Storicamente gli italiani hanno sempre mantenuto un legame strettissimo con la propria abitazione, difficilmente riscontrabile in altre società avanzate.
La casa ha rappresentato un simbolo del vincolo tra generazioni, un patrimonio costruito con il lavoro, che veniva poi tramandato ai figli e ai nipoti.
Questo valore era assolutamente indiscusso sino a che, negli ultimi anni, la società non è stata attraversata da una serie di cambiamenti radicali, che hanno inciso profondamente in vari ambiti. In passato, un lavoro stabile era un’opportunità che giungeva di frequente e l’acquisto di una casa rappresentava il coronamento dei sacrifici fatti, un fattore fondamentale della costruzione dell’identità della persona e della famiglia.

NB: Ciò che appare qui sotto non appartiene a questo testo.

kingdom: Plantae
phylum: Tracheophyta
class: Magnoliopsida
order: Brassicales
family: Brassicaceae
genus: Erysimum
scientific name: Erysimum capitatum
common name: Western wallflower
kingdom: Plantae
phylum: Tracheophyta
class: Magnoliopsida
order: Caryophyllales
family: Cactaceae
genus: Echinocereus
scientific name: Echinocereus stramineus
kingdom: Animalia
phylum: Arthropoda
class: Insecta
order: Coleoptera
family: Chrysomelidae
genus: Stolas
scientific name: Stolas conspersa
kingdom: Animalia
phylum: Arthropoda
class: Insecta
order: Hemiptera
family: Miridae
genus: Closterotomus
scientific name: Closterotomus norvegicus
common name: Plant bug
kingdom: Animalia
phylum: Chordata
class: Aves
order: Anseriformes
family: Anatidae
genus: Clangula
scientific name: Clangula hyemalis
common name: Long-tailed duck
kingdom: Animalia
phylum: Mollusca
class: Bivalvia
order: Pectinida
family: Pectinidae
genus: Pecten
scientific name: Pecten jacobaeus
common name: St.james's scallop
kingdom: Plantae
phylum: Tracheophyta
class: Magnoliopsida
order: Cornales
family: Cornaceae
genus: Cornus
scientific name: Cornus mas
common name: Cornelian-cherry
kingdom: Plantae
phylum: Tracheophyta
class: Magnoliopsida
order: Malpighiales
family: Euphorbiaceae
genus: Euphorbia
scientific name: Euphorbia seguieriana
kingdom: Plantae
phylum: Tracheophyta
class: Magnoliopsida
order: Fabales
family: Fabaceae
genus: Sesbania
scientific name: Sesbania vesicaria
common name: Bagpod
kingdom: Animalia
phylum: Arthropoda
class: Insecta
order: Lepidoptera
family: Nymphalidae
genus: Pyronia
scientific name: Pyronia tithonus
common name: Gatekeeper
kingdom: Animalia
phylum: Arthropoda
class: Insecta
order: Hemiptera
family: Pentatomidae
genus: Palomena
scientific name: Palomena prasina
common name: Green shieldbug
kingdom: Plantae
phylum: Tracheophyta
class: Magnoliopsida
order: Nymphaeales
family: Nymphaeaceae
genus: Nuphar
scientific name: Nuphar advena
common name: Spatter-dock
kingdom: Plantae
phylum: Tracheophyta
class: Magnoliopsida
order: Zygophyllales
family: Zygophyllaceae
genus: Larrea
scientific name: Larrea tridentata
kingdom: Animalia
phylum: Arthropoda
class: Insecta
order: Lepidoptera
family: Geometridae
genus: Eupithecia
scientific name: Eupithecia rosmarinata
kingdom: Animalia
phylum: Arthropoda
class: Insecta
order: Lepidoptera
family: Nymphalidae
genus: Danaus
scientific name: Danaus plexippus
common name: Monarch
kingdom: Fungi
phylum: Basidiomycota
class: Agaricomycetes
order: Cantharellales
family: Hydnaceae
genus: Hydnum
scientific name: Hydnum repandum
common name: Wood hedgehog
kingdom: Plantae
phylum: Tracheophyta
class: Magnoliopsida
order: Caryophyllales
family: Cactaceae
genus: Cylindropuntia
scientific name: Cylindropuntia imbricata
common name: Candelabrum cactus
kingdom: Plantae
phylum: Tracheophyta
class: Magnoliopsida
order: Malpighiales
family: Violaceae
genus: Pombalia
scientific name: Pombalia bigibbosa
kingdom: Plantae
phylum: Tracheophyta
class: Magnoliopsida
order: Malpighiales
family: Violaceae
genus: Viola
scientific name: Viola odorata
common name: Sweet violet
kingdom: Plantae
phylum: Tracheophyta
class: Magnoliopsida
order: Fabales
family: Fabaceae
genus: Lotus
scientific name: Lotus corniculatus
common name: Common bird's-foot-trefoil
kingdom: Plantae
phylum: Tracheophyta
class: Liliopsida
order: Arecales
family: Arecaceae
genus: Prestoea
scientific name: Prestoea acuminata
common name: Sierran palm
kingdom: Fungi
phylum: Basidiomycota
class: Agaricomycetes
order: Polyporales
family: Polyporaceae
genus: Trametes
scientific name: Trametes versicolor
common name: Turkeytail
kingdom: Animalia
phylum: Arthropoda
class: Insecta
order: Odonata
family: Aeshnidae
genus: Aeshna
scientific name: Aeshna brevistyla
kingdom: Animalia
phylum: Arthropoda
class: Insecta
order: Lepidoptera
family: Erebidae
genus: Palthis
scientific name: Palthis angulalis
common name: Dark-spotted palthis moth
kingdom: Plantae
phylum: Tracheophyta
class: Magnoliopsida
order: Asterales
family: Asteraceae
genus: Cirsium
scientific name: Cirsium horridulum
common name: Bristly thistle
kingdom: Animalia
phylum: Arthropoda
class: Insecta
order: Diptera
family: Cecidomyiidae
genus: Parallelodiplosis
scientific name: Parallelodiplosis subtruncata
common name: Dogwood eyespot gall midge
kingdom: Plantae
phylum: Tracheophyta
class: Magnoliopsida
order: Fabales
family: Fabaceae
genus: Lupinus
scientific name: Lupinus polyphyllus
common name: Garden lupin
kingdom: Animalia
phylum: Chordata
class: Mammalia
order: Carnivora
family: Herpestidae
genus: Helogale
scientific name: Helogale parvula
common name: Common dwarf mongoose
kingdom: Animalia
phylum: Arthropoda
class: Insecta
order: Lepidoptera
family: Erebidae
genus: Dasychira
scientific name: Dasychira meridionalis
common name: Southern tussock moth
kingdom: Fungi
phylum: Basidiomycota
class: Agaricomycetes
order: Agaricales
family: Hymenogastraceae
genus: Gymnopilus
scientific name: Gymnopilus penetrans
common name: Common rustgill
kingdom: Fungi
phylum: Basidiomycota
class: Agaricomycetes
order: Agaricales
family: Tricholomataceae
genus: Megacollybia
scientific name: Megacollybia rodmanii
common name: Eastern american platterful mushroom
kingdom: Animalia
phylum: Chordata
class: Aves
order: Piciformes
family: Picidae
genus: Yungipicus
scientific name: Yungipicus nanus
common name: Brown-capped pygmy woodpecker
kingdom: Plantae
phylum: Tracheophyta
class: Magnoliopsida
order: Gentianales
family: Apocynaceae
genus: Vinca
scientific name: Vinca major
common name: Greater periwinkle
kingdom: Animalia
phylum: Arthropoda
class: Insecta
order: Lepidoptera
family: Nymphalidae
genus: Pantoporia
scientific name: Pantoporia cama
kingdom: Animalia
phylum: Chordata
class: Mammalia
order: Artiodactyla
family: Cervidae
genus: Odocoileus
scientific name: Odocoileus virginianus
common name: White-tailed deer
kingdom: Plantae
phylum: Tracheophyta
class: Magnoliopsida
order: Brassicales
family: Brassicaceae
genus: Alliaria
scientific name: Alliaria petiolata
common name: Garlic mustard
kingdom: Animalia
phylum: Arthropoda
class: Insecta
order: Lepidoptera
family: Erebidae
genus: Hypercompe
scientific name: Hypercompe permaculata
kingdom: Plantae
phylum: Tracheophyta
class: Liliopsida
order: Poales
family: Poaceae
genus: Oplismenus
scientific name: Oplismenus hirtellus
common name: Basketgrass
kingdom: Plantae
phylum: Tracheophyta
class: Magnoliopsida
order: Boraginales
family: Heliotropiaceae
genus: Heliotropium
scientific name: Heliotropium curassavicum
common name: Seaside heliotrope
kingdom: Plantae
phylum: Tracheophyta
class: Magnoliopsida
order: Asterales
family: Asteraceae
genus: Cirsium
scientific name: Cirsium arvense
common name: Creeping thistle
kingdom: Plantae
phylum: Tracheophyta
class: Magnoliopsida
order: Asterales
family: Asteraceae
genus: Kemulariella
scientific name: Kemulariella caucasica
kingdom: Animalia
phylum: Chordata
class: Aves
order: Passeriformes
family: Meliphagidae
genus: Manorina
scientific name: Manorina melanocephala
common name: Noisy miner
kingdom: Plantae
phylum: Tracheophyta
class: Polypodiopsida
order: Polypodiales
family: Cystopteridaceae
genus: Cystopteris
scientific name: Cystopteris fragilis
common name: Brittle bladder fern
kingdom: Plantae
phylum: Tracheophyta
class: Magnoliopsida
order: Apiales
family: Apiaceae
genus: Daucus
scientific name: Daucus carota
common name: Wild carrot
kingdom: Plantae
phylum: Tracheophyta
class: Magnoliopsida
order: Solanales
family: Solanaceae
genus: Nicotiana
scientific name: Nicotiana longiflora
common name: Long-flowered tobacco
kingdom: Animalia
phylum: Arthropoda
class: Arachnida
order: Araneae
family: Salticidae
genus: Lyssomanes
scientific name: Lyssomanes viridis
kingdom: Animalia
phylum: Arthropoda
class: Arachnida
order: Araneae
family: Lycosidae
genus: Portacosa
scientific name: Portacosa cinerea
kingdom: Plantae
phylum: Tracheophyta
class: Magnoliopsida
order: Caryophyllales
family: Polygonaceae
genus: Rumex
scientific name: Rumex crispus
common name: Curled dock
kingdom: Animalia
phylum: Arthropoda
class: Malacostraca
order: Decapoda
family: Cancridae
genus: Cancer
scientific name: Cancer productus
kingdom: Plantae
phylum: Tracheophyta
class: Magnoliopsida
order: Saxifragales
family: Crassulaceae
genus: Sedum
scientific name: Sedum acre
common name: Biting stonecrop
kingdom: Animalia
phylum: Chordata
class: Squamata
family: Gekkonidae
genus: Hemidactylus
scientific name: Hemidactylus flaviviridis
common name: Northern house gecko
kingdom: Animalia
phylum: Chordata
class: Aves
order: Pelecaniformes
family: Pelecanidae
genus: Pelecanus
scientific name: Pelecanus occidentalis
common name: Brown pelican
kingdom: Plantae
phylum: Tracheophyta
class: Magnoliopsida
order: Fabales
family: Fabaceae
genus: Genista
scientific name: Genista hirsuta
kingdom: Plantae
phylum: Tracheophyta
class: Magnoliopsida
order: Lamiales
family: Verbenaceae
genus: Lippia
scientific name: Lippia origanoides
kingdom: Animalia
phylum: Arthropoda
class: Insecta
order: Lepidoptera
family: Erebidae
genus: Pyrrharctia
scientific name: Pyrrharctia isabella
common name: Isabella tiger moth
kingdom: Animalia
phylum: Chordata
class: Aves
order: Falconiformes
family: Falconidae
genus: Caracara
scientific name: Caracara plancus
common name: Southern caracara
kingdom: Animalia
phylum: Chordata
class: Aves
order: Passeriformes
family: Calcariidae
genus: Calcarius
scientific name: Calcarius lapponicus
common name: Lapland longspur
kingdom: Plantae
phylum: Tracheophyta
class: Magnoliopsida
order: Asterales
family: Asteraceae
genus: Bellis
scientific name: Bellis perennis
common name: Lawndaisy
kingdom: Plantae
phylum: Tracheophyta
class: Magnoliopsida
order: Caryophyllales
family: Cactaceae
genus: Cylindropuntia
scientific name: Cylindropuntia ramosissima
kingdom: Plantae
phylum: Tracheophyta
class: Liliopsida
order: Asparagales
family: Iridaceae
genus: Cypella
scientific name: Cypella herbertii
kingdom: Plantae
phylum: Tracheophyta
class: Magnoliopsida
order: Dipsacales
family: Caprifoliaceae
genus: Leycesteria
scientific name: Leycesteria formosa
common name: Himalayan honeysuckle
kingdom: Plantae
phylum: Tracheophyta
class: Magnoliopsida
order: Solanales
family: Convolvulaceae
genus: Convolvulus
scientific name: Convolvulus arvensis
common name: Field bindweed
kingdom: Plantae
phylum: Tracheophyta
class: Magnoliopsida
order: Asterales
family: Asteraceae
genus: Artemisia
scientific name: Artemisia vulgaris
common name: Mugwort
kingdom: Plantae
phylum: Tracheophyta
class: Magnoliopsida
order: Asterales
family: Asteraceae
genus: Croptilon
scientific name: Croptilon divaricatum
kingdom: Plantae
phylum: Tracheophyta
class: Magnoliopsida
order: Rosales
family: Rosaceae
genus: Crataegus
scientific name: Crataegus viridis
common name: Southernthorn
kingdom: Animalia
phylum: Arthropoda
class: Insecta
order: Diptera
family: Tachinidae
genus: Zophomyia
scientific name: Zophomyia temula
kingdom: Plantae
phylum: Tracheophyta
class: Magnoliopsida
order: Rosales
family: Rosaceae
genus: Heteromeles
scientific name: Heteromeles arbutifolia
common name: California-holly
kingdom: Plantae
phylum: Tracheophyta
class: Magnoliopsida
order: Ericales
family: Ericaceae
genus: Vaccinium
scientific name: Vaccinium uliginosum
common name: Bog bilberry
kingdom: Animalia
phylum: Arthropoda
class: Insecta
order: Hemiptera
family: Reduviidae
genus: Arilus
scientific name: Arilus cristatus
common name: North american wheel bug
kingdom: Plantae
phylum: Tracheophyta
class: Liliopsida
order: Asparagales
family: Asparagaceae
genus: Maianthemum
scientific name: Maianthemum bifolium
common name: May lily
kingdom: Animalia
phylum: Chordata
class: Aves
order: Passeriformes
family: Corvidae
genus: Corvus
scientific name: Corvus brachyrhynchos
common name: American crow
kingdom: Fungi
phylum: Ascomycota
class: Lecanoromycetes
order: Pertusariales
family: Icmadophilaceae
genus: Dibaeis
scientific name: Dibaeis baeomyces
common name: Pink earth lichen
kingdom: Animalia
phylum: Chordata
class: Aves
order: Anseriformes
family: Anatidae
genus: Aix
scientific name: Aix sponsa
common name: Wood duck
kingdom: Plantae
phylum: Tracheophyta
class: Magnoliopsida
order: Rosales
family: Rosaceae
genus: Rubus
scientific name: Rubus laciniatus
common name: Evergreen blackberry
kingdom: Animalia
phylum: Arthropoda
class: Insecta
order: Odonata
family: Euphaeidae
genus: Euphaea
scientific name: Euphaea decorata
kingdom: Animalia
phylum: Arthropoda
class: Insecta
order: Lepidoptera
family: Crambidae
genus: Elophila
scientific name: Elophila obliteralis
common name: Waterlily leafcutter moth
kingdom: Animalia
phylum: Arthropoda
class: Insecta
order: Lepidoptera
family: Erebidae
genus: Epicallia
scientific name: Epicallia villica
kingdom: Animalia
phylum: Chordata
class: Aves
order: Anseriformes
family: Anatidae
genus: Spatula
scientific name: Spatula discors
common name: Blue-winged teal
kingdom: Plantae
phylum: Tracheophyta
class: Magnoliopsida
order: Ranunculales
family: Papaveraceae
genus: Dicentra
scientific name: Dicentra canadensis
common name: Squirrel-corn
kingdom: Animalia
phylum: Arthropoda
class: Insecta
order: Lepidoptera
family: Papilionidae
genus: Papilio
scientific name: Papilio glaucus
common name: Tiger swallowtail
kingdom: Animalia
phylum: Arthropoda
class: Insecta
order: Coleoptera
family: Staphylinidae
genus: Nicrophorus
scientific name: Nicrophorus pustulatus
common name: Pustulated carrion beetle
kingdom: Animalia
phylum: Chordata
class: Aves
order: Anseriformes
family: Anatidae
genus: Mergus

Le nuove generazioni – in particolare i Millennials – vivono una vita molto differente dai loro genitori. Sono generazioni Erasmus, cresciute spostandosi con Ryanair, attente a coltivare lo studio di più lingue, tra le più scolarizzate che l’Italia abbia avuto in passato, che, d’altro canto, hanno dovuto metabolizzare la necessità di muoversi per raggiungere delle opportunità migliori e concetti come la precarietà e la temporaneità di un’occupazione.
Queste novità influiscono certamente sul modo di “sentire” la casa, che non è più percepita come un bene di famiglia, da conservare e tramandare. Anzi, oltre a non creare “appartenenza”, non deve costituire un ostacolo alla mobilità.
Dalle ricerche emerge che la casa per i trentenni è soprattutto un servizio, un modo di vivere in un contesto, uno strumento che serve a soddisfare al contempo più esigenze. Deve essere un luogo modulabile, per abitare, ma anche per lavorare. Può essere di superficie contenuta, ma fondamentale è la location, che deve offrire opportunità di socializzazione e lavoro. Uno spazio fluido, che possa essere utilizzato per il tempo necessario e che possa essere facilmente cambiato – adatto a una società che, appunto, è stata definita “liquida”, con famiglie ad assetto variabile, senza il commitment di una vita.
Ecco che sono state identificate le nuove definizioni della casa “taxy”, della casa “tenda” che – pur se ipertecnologica e connessa – sta sempre più prendendo il posto del mattone nella rappresentazione della nostra società.
È evidente che questo trend determini un prepotente ritorno alla locazione di immobili, che infatti – beneficiando di rapporti sempre più modulabili e temporizzati – sta acquistando sempre più interesse, anche per gli investitori istituzionali.
Ma quali altre possibilità potrebbe cercare di soddisfare questa nuova tendenza, senza limitarsi alla locazione?
Una misura utile potrebbe essere quella di ulteriormente agevolare la fiscalità delle permute immobiliari, sia di quelle tra privati (dove la fiscalità resta alta, se uno dei due immobili non è prima casa), sia di quelle tra privati e operatori, che potrebbero offrire in permuta case più “verdi” e tecnologicamente avanzate, impegnarsi poi a rimettere sul mercato, una volta riqualificate, abitazioni più energivore di vecchia realizzazione.
Altra iniziativa utile potrebbe essere agevolare, per gli immobili residenziali, la fiscalità del rent to buy, il patto di futura vendita, in linea con quanto è stato recentemente fatto per il leasing abitativo.
In ogni caso, per rendere davvero appetibile per gli investitori l’asset class dell’immobiliare residenziale a reddito, occorrono adeguate misure di protezione di tale investimento nel lungo periodo, sia di natura processuale, rispetto alla morosità colpevole, sia di natura fiscale, per renderla competitiva con gli altri paesi avanzati.